Barrio Boy is the remarkable story of one boy’s journey from a Mexican village so small its main street didn’t have a name, to the barrio of Sacramento, California, bustling and thriving in the early decades of the twentieth century. With vivid imagery and a rare gift for re-creating a child’s sense of time and place, Ernesto Galarza gives an account of the early experiences of his extraordinary life—from revolution in Mexico to segregation in the United States—that will continue to delight readers for generations to come.

Barrio Boy began as anecdotes I told my family about Jalcocotán, the mountain village in western Mexico where I was born. Among this limited public (my wife, Mae, and daughters, Karla and Eli Lu) my thumbnail sketches became best sellers. Hearing myself tell them over and over I began to agree with my captive audience that they were not only interesting, but possibly good.

Quite by accident I told one of these vignettes at a meeting of scholars and other boring people. It was recorded on tape, printed in a magazine, and circulated among schools and libraries here and there. I received letters asking for reprints and occasionally a tempting suggestion that I write more of the same, perhaps enough to make a book.

Adding up the three listeners in my family and the three correspondents made a public of six. I didn’t need more persuasion than this to link the anecdotes into a story.

But a book is more than a family affair. To make it a public affair I needed more weighty excuses. I thought of two—one historical, the other psychological.

What brought me and my family to the United States from Mexico also brought hundreds of thousands of others like us. In many ways the experiences of a multitude of boys like myself, migrating from countless villages like Jalcocotán and starting life anew in barrios like the one in Sacramento, must have been similar. So much for the historical.

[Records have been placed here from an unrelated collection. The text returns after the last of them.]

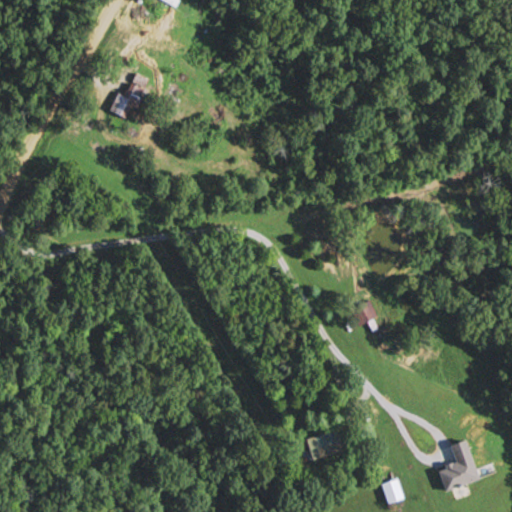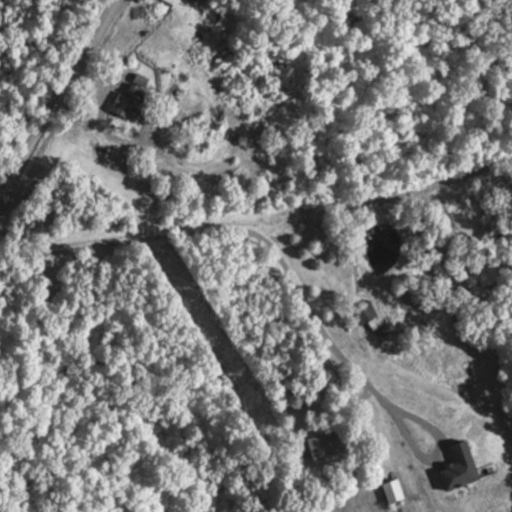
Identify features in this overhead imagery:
building: (132, 96)
road: (56, 103)
road: (260, 228)
building: (324, 443)
building: (392, 490)
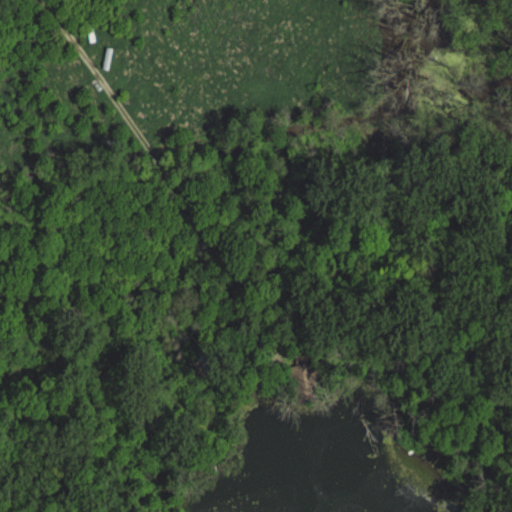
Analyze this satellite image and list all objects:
road: (88, 61)
building: (200, 365)
building: (182, 383)
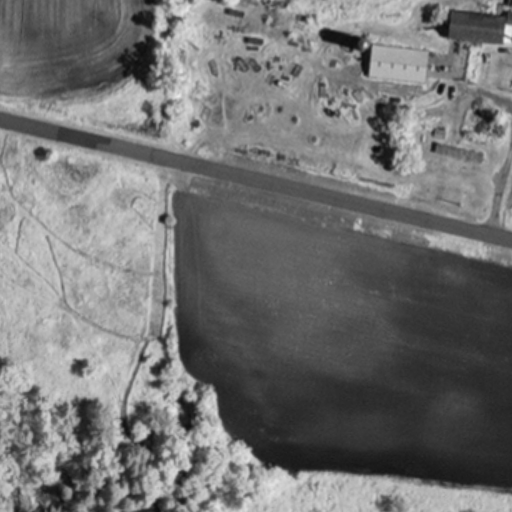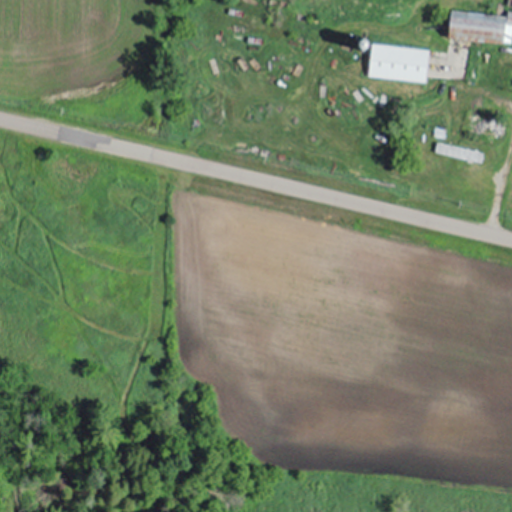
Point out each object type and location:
building: (477, 27)
building: (397, 63)
building: (455, 152)
road: (255, 183)
road: (501, 190)
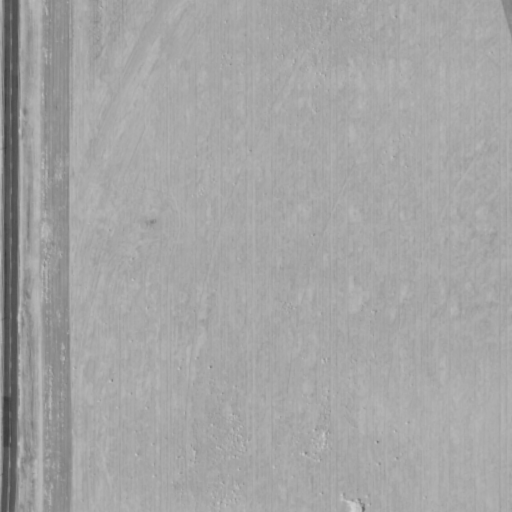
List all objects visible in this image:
road: (7, 256)
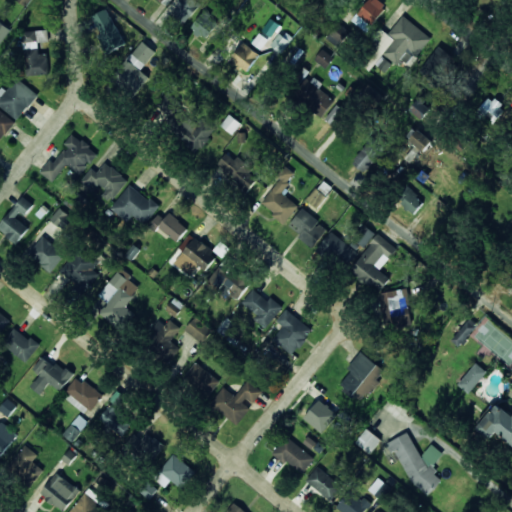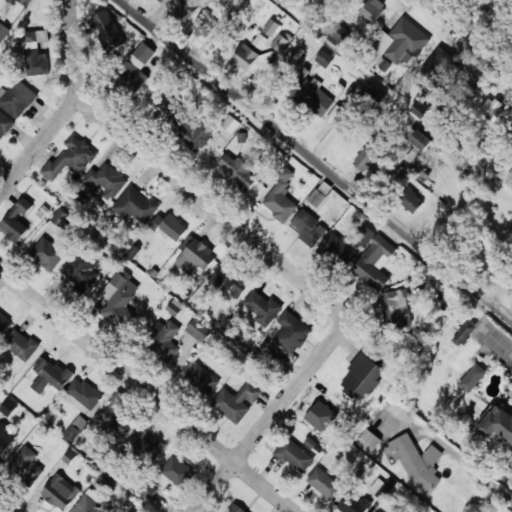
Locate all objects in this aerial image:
building: (160, 1)
building: (24, 2)
building: (186, 9)
building: (372, 11)
building: (205, 25)
building: (271, 27)
building: (108, 29)
road: (474, 30)
building: (3, 32)
building: (336, 37)
road: (467, 38)
building: (260, 41)
building: (282, 42)
building: (396, 46)
building: (36, 53)
building: (245, 56)
building: (324, 58)
building: (437, 65)
building: (136, 69)
building: (315, 97)
building: (17, 99)
road: (68, 106)
building: (421, 108)
building: (492, 109)
building: (5, 124)
building: (230, 124)
building: (419, 139)
building: (367, 154)
building: (71, 158)
road: (316, 159)
building: (237, 171)
building: (106, 181)
building: (320, 194)
building: (280, 198)
building: (411, 201)
building: (134, 205)
road: (213, 208)
building: (63, 219)
building: (17, 220)
building: (170, 226)
building: (308, 227)
building: (365, 236)
building: (339, 249)
building: (47, 254)
building: (196, 255)
building: (374, 263)
building: (81, 268)
building: (229, 280)
building: (118, 300)
building: (261, 307)
building: (396, 307)
building: (3, 321)
building: (199, 330)
building: (291, 332)
building: (464, 332)
building: (164, 338)
building: (21, 344)
building: (275, 353)
building: (50, 376)
building: (362, 377)
building: (472, 378)
building: (201, 379)
road: (147, 390)
building: (82, 395)
building: (237, 401)
building: (8, 407)
road: (272, 415)
building: (321, 416)
building: (116, 421)
building: (497, 424)
building: (76, 428)
building: (6, 438)
building: (368, 440)
building: (149, 447)
building: (293, 455)
building: (418, 463)
building: (26, 464)
building: (175, 473)
building: (324, 483)
building: (60, 492)
building: (90, 503)
building: (353, 503)
road: (6, 506)
building: (236, 508)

Now for the psychological. Of those boys, the ones who are still living are grey-haired, slightly cantankerous, and in all probability creaking at the joints, like myself. But the worst thing that has happened to them is that some psychologists, psychiatrists, social anthropologists and other manner of “shrinks” have spread the rumor that these Mexican immigrants and their offspring have lost their “self-image.” By this, of course, they mean that a Mexican doesn’t know what he is; and if by chance he is something, it isn’t any good.

I, for one Mexican, never had any doubts on this score. I can’t remember a time I didn’t know who I was; and I have heard much testimony from my friends and other more detached persons to the effect that I thought too highly of what I thought I was.

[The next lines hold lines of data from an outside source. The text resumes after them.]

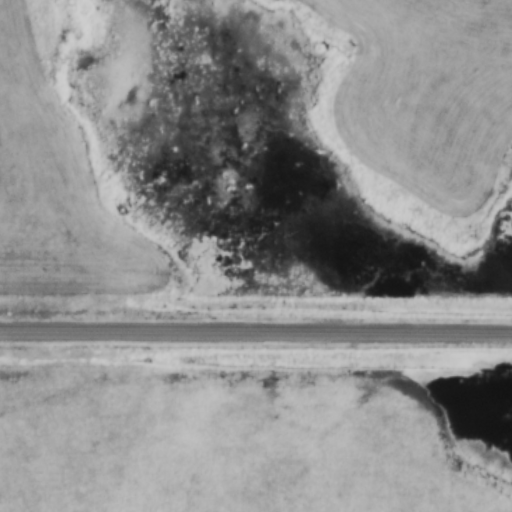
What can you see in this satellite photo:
road: (256, 336)
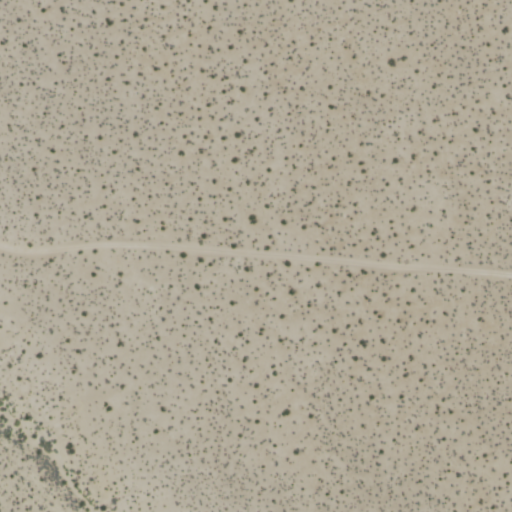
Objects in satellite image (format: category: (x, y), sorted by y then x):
road: (255, 250)
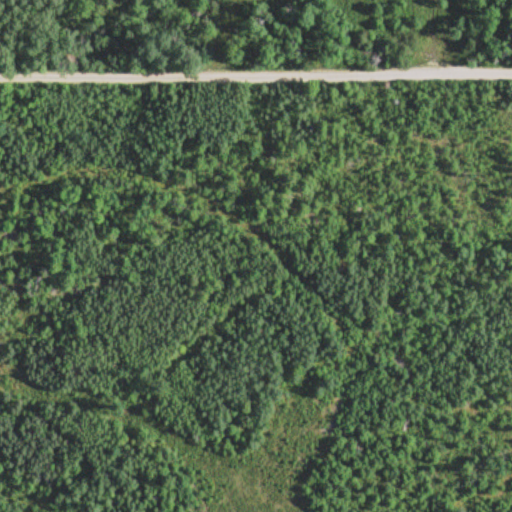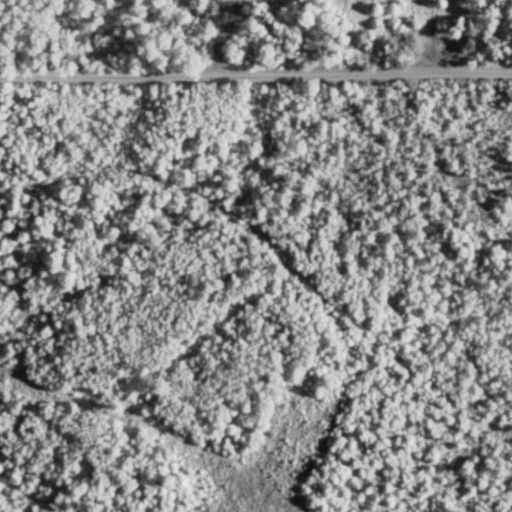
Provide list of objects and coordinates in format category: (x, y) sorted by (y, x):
road: (256, 72)
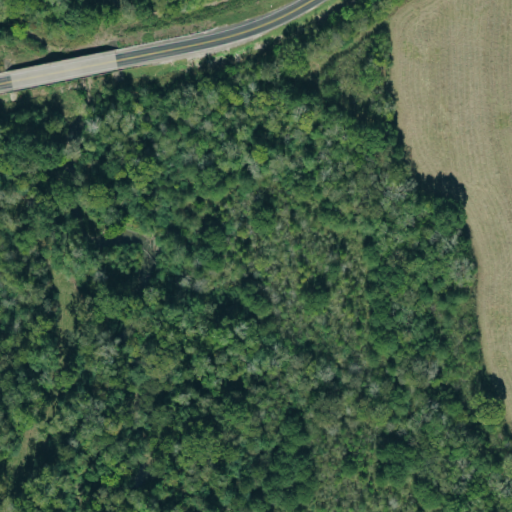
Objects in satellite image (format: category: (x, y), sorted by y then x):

It seemed to me unlikely that out of six or seven million Mexicans in the United States I was the only one who felt this way. In any event, those I knew and remember and tell about had an abundance of self-image and never doubted that it was a good one.

That is all there is to the plot of Barrio Boy: our home “In the Mountain Village”; the “Peregrinations” of a family uprooted by a revolution; their escape as refugees, “North from Mexico”; their new “Life in the Lower Part of Town” in a city in California; and their joys and tribulations “On the Edge of the Barrio.”

This, then, is a true story of the acculturation of Little Ernie.